(Selected text):
The submodules are initialized to nullptr, and then assigned to the result of register_module inside the body of the constructor. This is at the cost of an extra constructor call for each submodule for initializing them to nullptr. Unless this is happening frequently, then the cost is pretty small. This is because torch::nn::Linear is an "alias" for a wrapper class template around a shared_ptr, called torch::nn::ModuleHolder, so assignment to the shared_ptr is pretty cheap. The real type "aliased" by Linear in this case would be ModuleHolder, where LinearImpl is the actual implementation of the Linear module. More details can be found here, but overall this is to simplify the API and make it more similar to how it is done in Python. You can circumvent the use of the ModuleHolder wrapper class (or shared_ptr) by using the actual implementation class, but some features only support the wrapper class such as loading and saving. So there are options for advanced C++ users to be more efficient, while also being easy for users who are less interested in that to use the library.

You may have noticed that the features of the linear layer are specified by the int64_t type. This is a signed 64-bit integer. I'm not entirely sure why Linear is using a signed integer to specify its dimensions, because negative dimensions don't make sense. If you try making a linear layer in Python with negative dimensions, you get an error. I think it would make more sense to use an unsigned integer. I couldn't find any information on why this is the case, and many other values in the library use int64_t as well that could be unsigned. My best guess is that this is to be future-proofed, in case they want to use the negative values to mean something in the future. In any case, I can't imagine why you would need more than $2^{32} - 1$ in or out features in a Linear layer.

(Tasks for this exercise):
(1) Answer these questions using the passage on the C++ Linear module.
(a) What are the submodules initialized to before being assigned the result of register_module?
(b) What type specifies the features of the linear layer?
(c) What happens if you make a linear layer in Python with negative dimensions?
(2) Retype the passage on the C++ Linear module from "You may have" to "a Linear layer.".

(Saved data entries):
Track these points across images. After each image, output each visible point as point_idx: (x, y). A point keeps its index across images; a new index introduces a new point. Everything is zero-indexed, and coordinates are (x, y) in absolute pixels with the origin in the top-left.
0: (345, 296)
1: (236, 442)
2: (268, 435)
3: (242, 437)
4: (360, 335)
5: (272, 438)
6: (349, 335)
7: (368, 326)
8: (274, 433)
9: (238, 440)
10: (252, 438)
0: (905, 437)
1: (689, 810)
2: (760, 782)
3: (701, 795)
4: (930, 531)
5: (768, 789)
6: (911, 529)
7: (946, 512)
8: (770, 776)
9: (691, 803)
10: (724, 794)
...
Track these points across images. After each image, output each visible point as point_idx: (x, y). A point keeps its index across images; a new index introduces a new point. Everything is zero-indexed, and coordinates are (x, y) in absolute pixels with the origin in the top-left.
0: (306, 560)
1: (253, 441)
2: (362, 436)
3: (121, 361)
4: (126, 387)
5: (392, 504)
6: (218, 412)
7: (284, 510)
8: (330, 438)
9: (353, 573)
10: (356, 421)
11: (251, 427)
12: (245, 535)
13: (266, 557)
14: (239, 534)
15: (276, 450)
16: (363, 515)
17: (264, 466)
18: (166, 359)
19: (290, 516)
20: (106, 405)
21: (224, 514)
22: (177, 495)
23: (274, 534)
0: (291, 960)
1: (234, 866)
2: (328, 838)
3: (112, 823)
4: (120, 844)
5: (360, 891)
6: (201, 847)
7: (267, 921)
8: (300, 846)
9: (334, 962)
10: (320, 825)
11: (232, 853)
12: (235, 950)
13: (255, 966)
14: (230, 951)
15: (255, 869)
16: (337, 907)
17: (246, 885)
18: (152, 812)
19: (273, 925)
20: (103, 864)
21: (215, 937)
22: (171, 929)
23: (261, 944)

(Problem solutions):
(1)
(a) nullptr
(b) int64_t, a signed 64-bit integer
(c) You get an error.

(2)
You may have noticed that the features of the linear layer are specified by the int64_t type. This is a signed 64-bit integer. I'm not entirely sure why Linear is using a signed integer to specify its dimensions, because negative dimensions don't make sense. If you try making a linear layer in Python with negative dimensions, you get an error. I think it would make more sense to use an unsigned integer. I couldn't find any information on why this is the case, and many other values in the library use int64_t as well that could be unsigned. My best guess is that this is to be future-proofed, in case they want to use the negative values to mean something in the future. In any case, I can't imagine why you would need more than $2^{32} - 1$ in or out features in a Linear layer.